Anybody who doesn’t fall into these categories appreciates a well-written, tightly plotted, and gripping story (stories) that will keep their mind going and wandering about what is really going on and who is doing what should read this novel. I liked the two female protagonists in particular (not that they were without their issues and contradictions), but even in the case of the male, their circumstances and their sheer determination to keep going made me side with them and keep reading. The story centres on the plot, which is beautifully and cleverly constructed, but the characters have to face many personal and moral challenges, and some of the questions and decisions they have to make will have all readers wondering about right and wrong and about what they would do if they were in the same circumstances.
Despite the tense atmosphere and the dire straits, the characters find themselves in, or perhaps because of them, the author also offers us some glimpses of humour (mostly dark), some beautiful descriptions, and thought-provoking reflections that allow us to catch our breath. There are some wonderful little details that we only become fully aware of at the end (oh, and I love the ending, mini-epilogue and all), and I am very impressed by the talent of the author to make all the pieces of the puzzle come together seamlessly. People who love a mystery will probably start to tie some threads early on, and some will be faster than the characters (although, of course, we have more information than they have, and we are not under the same kind of pressure), but, my guess is that most won’t be disappointed when everything is revealed.
In sum, this is another great novel by C.J. Tudor, and one that I am sure will keep her followers coming back for more. And those who haven’t read her yet, if you like the sound of this, what are you waiting for?
I leave you a few quotes, although I recommend checking a sample online if you aren’t sure the writing style will suit your taste.
‘Here’s the other thing my grandpa taught me. You´re either a good guy or you’re a survivor. And the earth is full of dead good guys.’
One of the characters, when asked why they care, says:
‘Because caring is all we have left. If we stop caring —about life, about other people— who are we? What have we become?’
If the road to hell is paved with good intentions, it’s also a oneway street. No going back.
Tudor's best yet! I read this straight through in one sitting which meant staying up to 3.40am and I have no regrets!

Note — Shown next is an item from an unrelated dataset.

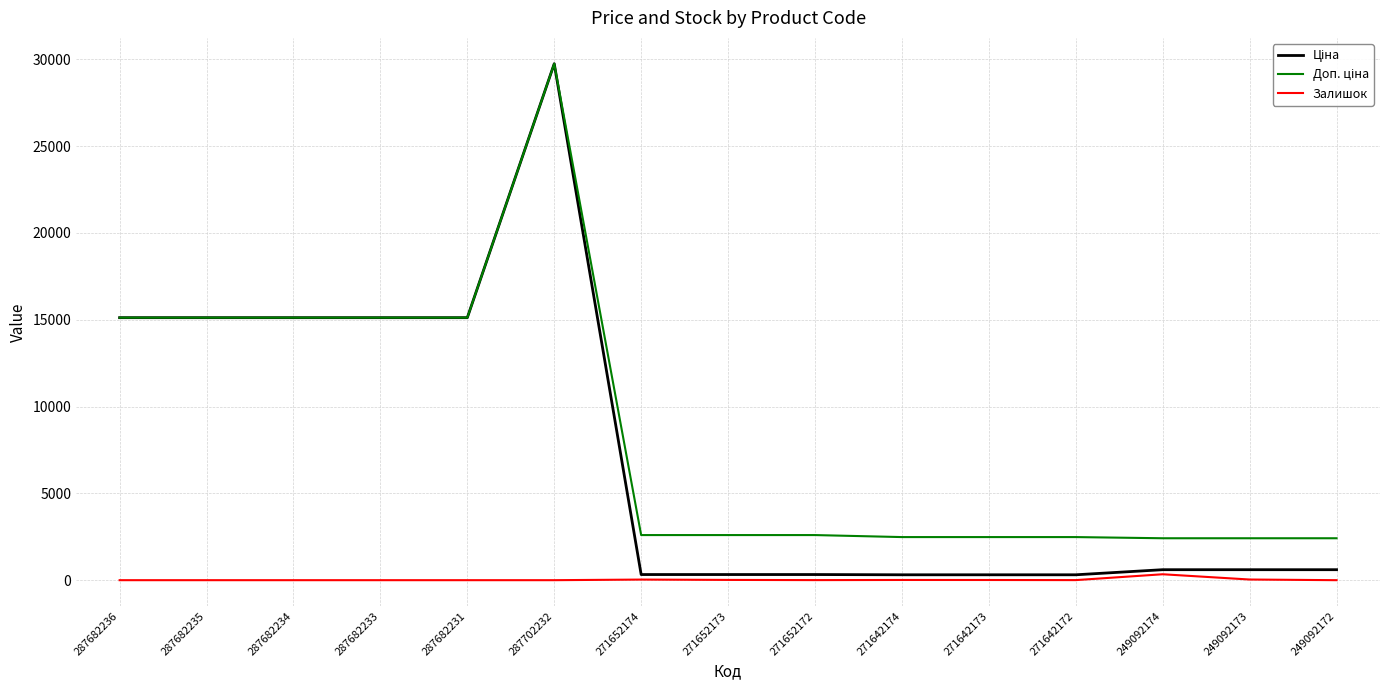

At which category is the sum across all series the highest?

287702232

Three timelines - each gripping in its own right. Significant and immediate danger against a backdrop of a world hit by a pandemic where society has been rocked by mass deaths, lockdowns, isolation and the race to engineer a vaccine. Scarily plausible and familiar.
I enjoyed the fast pace, the bleak and claustrophobic settings, the active female characters, the additional intrigue from the structure alternating between three points of view and the slow dripfeed of info relating to how these will merge. I also appreciated the themes of outsider status, ethics, and how far is too far in the quest to survive. Tudor explores at what point does someone lose their humanity. Horror, dystopia, thriller. Fantastic!